◆ Requirements
Which lines in the records below contain the word "common", with case counting? Show each such line in full.

^^^^^^^^^^^^^^^^

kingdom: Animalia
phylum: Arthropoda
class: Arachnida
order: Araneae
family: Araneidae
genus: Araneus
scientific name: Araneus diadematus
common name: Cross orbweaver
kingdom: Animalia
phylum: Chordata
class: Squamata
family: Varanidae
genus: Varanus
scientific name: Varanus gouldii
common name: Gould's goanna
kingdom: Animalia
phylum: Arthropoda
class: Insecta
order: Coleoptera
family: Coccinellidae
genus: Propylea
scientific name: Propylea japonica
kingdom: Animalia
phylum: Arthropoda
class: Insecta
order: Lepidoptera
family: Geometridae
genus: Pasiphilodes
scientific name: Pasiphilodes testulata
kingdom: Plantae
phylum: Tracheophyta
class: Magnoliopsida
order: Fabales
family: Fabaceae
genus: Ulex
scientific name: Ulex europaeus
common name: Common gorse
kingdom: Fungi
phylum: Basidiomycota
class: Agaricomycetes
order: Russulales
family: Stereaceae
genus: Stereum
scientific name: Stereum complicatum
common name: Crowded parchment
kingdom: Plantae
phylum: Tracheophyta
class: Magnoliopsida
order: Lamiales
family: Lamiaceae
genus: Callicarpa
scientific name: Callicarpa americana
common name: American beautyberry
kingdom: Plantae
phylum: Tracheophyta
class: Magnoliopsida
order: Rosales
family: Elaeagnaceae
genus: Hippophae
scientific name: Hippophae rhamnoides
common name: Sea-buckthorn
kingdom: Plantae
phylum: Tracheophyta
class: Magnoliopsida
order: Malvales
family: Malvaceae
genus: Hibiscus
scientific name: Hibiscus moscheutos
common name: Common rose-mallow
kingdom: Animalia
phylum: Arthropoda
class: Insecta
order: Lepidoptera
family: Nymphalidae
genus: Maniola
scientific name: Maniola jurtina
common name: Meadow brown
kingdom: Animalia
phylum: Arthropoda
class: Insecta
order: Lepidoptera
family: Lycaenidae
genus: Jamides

^^^^^^^^^^^^^^^^

◆ Exercise solution
common name: Cross orbweaver
common name: Gould's goanna
common name: Common gorse
common name: Crowded parchment
common name: American beautyberry
common name: Sea-buckthorn
common name: Common rose-mallow
common name: Meadow brown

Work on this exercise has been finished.